Overlay that with The 7 Habits of Highly Effective People, and you get an important balance. Habit two, begin with the end in mind, gives you direction. Atomic Habits gives you the mechanism. Vision without small actions is wishful thinking. Small actions without vision are just busywork.

 

What changed this week wasn’t that the tools suddenly became magical or that my swing suddenly clicked. It’s that enough small improvements finally crossed a threshold where the results became visible. Then, with a bit of luck (I talk about Return on Luck in last week’s newsletter), I narrowly avoided the bunker, chipped in for a birdie, and got away with an awful shot. Life works that way. Hard work+persistence+a bit of luck… The gardeners could see it in their proposals. The PR team could see it in their dashboards. I could see it on the scorecard. 


PG’s Pro Tip:


If you’re in a phase right now where it feels like things aren’t quite working, where the results don’t match the effort, resist the temptation to declare the whole thing broken. More often than not, you’re just early in the compounding curve.

 

First, get brutally clear on the outcome you’re aiming for.
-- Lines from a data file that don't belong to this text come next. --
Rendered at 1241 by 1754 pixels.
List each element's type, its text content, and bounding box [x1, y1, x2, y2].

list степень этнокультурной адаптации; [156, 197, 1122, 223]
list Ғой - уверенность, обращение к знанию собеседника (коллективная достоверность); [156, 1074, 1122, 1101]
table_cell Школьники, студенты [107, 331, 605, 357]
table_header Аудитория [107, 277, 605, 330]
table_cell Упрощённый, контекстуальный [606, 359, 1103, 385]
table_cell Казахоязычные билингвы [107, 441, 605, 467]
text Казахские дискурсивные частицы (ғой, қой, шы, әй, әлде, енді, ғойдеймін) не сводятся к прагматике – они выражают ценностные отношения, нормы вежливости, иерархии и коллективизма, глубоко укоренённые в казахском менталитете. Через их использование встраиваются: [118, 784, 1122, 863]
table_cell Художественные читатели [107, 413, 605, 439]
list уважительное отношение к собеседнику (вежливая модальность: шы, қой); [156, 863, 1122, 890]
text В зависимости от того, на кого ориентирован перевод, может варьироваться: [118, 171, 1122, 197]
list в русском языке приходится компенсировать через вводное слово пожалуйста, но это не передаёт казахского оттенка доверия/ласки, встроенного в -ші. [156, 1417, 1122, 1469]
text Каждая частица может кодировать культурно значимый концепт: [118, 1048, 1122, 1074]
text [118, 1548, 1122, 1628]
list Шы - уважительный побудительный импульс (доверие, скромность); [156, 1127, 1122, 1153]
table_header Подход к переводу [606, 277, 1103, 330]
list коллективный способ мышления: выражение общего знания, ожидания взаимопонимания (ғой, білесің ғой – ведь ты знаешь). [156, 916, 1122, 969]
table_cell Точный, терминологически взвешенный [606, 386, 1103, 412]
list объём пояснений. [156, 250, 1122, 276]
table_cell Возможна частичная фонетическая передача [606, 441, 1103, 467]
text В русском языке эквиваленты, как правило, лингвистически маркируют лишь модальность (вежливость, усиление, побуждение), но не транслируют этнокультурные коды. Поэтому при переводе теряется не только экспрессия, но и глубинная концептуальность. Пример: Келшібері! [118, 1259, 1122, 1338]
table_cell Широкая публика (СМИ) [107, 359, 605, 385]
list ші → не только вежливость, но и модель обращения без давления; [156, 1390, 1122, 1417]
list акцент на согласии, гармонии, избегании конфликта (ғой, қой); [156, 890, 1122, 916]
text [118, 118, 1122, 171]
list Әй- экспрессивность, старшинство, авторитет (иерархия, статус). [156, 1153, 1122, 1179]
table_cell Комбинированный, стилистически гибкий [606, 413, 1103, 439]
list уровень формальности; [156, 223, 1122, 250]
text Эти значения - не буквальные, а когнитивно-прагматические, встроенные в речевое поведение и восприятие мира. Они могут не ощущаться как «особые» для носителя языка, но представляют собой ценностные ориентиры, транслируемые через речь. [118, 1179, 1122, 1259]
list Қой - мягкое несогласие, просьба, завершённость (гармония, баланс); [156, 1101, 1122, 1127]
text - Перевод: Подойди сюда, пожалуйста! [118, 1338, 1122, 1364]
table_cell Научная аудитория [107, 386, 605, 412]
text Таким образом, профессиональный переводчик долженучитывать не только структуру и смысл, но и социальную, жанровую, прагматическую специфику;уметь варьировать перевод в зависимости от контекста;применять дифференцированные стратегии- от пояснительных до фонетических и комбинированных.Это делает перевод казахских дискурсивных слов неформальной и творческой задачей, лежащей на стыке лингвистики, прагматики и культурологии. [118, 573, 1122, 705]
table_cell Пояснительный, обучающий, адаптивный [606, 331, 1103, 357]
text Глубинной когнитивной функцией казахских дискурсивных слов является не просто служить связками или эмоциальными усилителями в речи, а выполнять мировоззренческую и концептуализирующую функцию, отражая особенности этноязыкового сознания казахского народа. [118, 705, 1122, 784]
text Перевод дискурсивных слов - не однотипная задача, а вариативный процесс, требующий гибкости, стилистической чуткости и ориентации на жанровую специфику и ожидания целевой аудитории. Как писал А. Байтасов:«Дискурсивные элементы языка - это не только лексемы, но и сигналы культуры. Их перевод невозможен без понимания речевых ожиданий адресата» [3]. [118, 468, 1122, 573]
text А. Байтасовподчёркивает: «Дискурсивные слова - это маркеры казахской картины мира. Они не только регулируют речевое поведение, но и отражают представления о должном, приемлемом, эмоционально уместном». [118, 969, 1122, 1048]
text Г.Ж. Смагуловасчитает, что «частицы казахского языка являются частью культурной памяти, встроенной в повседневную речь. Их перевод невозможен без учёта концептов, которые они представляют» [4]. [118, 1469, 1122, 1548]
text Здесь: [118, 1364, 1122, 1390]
Whether it’s a better client experience, a more efficient process, or breaking your own version of 80, you need a target that can pull your decisions in the right direction.

 

Second, identify the smallest meaningful adjustment you can make today. Not a complete overhaul. A tweak. A better prompt. A slightly different workflow. One more deliberate practice session. The kind of change that feels almost too small to matter, until it doesn’t.

 

Third, stay with it longer than is comfortable. That plateau where nothing seems to be happening is not a signal to stop. It’s often a signal that you’re closer than you think. 


ChatGPT Prompt:


And if you want something practical to anchor this, try this prompt:

 

“Based on my current goal of [insert goal], what are the three smallest changes I can make this week that would improve my results by 1% each day, and how should I track them daily?”